Intervention de Jacques Rosine

Réunion du lundi 1er juillet 2019 à 14h05
Commission d'enquête sur l'impact économique, sanitaire et environnemental de l'utilisation du chlordécone et du paraquat comme insecticides agricoles dans les territoires de guadeloupe et de martinique, sur les responsabilités publiques et privées dans la prolongation de leur autorisation et évaluant la nécessité et les modalités d'une indemnisation des préjudices des victimes et de ces territoires

Jacques Rosine, responsable de la délégation de Santé publique France aux Antilles :

La question de l'imprégnation – ou, dans notre jargon, de la chlordéconémie – est complexe. L'ARS de Guadeloupe conduit depuis le début de l'année des travaux en lien avec plusieurs partenaires – chercheurs, scientifiques, représentants des élus et des usagers – et a abouti à un certain consensus. Je peux dire ceci : d'un point de vue épidémiologique, il est difficile d'interpréter un dosage systématique dans la population générale. En effet, les personnes dépistées ne seraient pas forcément représentatives de la population générale, comme l'a montré l'enquête Kannari 1 : bien que le dépistage ait été proposé gratuitement et que des infirmières se soient rendues disponibles pour effectuer le test à domicile, une part non négligeable de l'échantillon a refusé les prélèvements. Autrement dit, les personnes qui acceptent le prélèvement se caractérisent sans doute par des différences d'ordre sociodémographique par rapport à la population générale et les résultats de telles analyses ne sauraient être extrapolés.

Sur le plan individuel, la difficulté tient au fait qu'il n'existe pas encore de valeur sanitaire de référence, malgré les travaux initiaux de l'ANSES sur ce sujet. En Martinique, des biologistes qui réalisent actuellement des dosages de chlordécone ne savent pas comment interpréter les résultats lorsqu'ils sont communiqués aux patients. La mesure de la chlordécone dans le sang, quelle qu'en soit la concentration, ne suffit pas à établir avec certitude qu'une maladie adviendra. En l'absence de valeur sanitaire de référence, les médecins eux-mêmes – et nous partageons ce point de vue – estiment qu'il n'est pas opportun de rendre des résultats établissant une concentration élevée de chlordécone sans message sanitaire ni indications, hormis les modifications alimentaires à apporter. En revanche, certaines populations sont potentiellement plus exposées au risque : c'est le cas des travailleurs agricoles, qui font l'objet, comme l'a indiqué Mme El Yamani, d'un travail spécifique en lien avec la médecine du travail. Autre problématique : les femmes enceintes et les femmes en âge de procréer. M. Multigner, que vous allez rencontrer, vous présentera les résultats de ses enquêtes, notamment sur la cohorte Timoun. Ces études peuvent avoir un intérêt s'agissant de certaines catégories ciblées. Un gynécologue de Guadeloupe nous a néanmoins alertés sur le fait que mesurer la chlordéconémie d'une femme enceinte pourrait entraîner des effets psychologiques assez forts jusqu'à aboutir à des extrémités non souhaitables.
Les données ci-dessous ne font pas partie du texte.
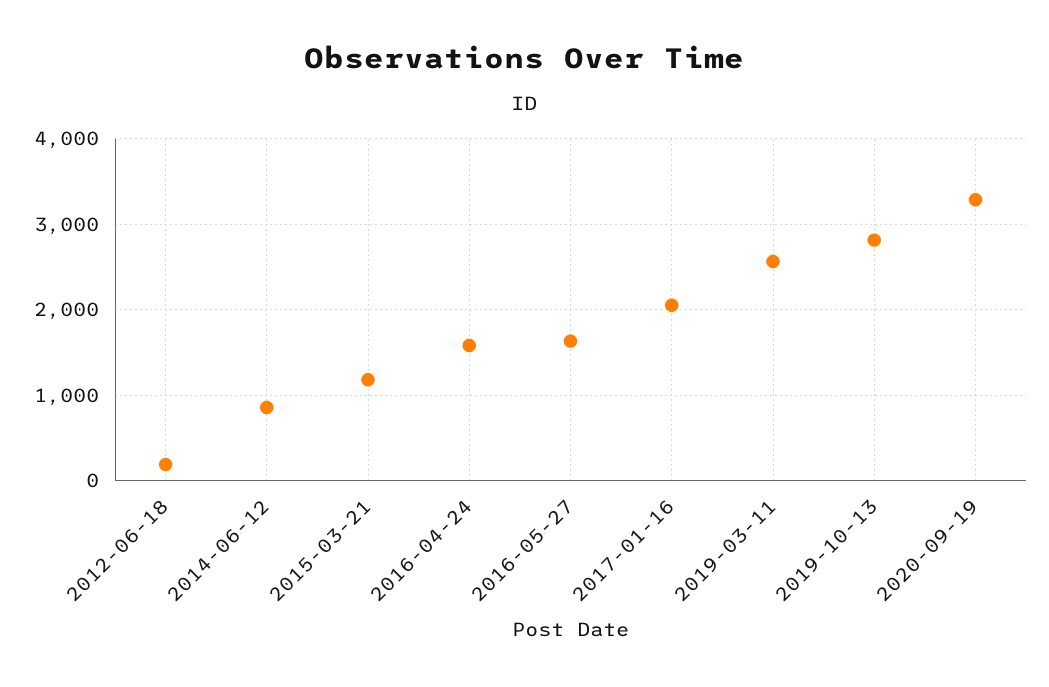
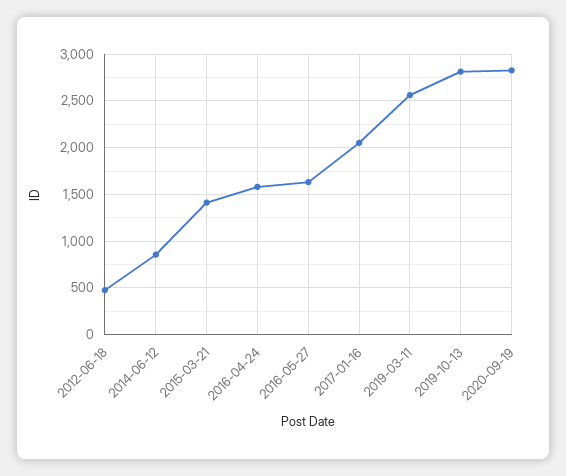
2012-06-18: 200 -> 500
2015-03-21: 1200 -> 1400
2020-09-19: 3300 -> 2800

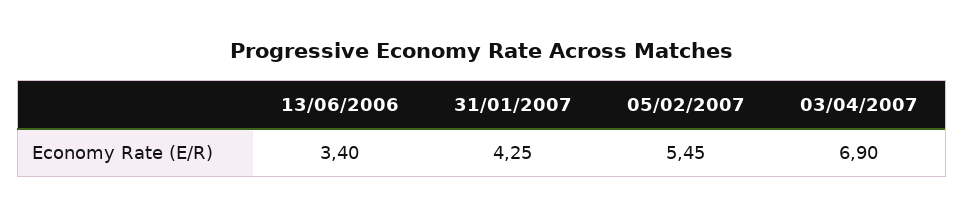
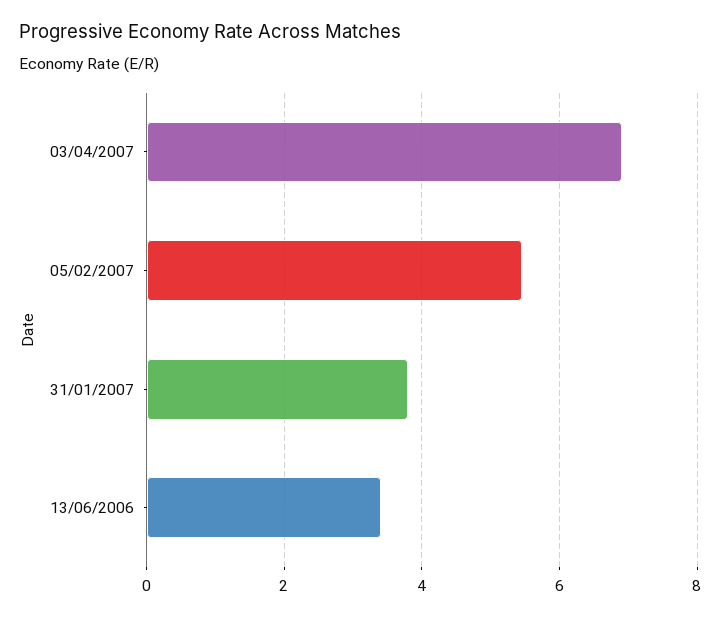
31/01/2007: 4.25 -> 3.8

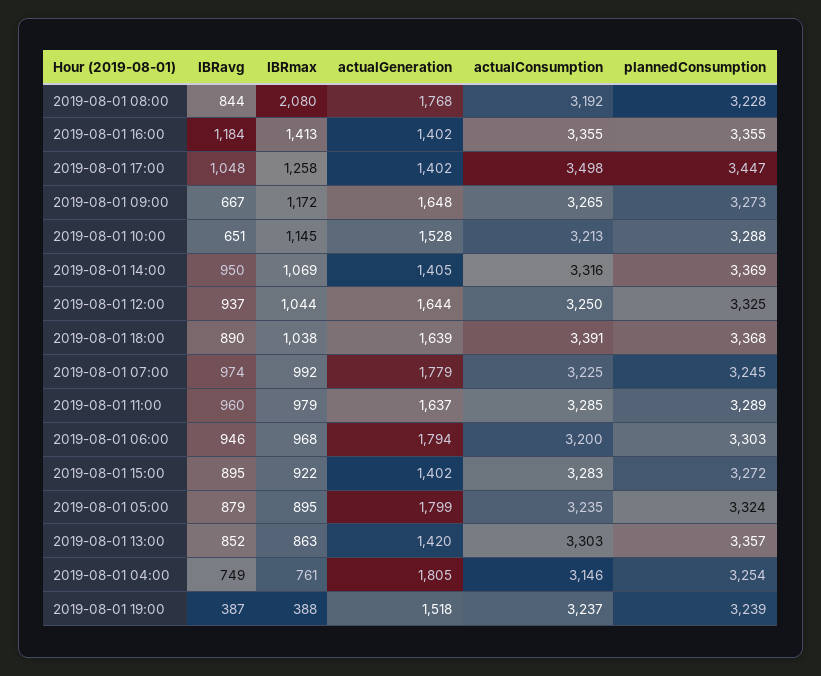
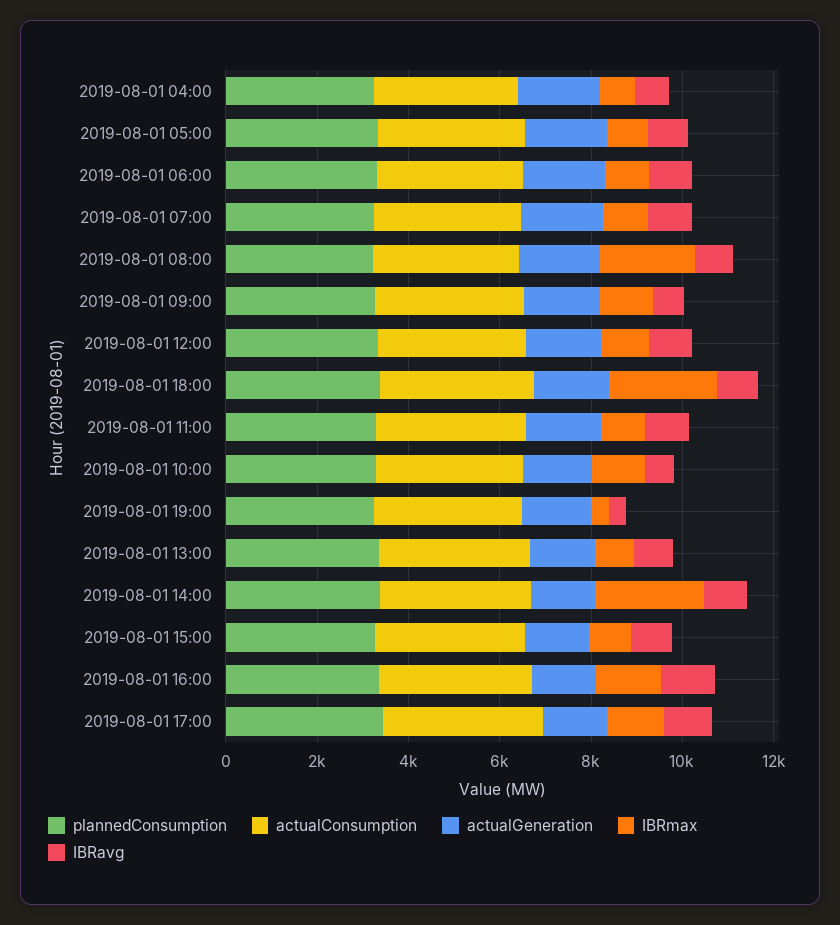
IBRmax, 2019-08-01 14:00: 1069 -> 2500
IBRmax, 2019-08-01 18:00: 1038 -> 2500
Il faut donc procéder avec prudence. La demande sociale est forte et nous en sommes conscients. Les capacités techniques n'existent pas encore aux Antilles mais plusieurs laboratoires sont en mesure – même si leurs techniques n'ont pas encore toutes été validées – de mesurer la chlordécone. Reste à définir l'objectif : d'un point de vue épidémiologique, ce sont les études portant sur des échantillons tirés au sort selon une méthodologie adaptée qui, seules, sont représentatives à l'échelle du département. Le chiffre de 95 % que nous avons évoqué ne peut être obtenu que par cette méthode.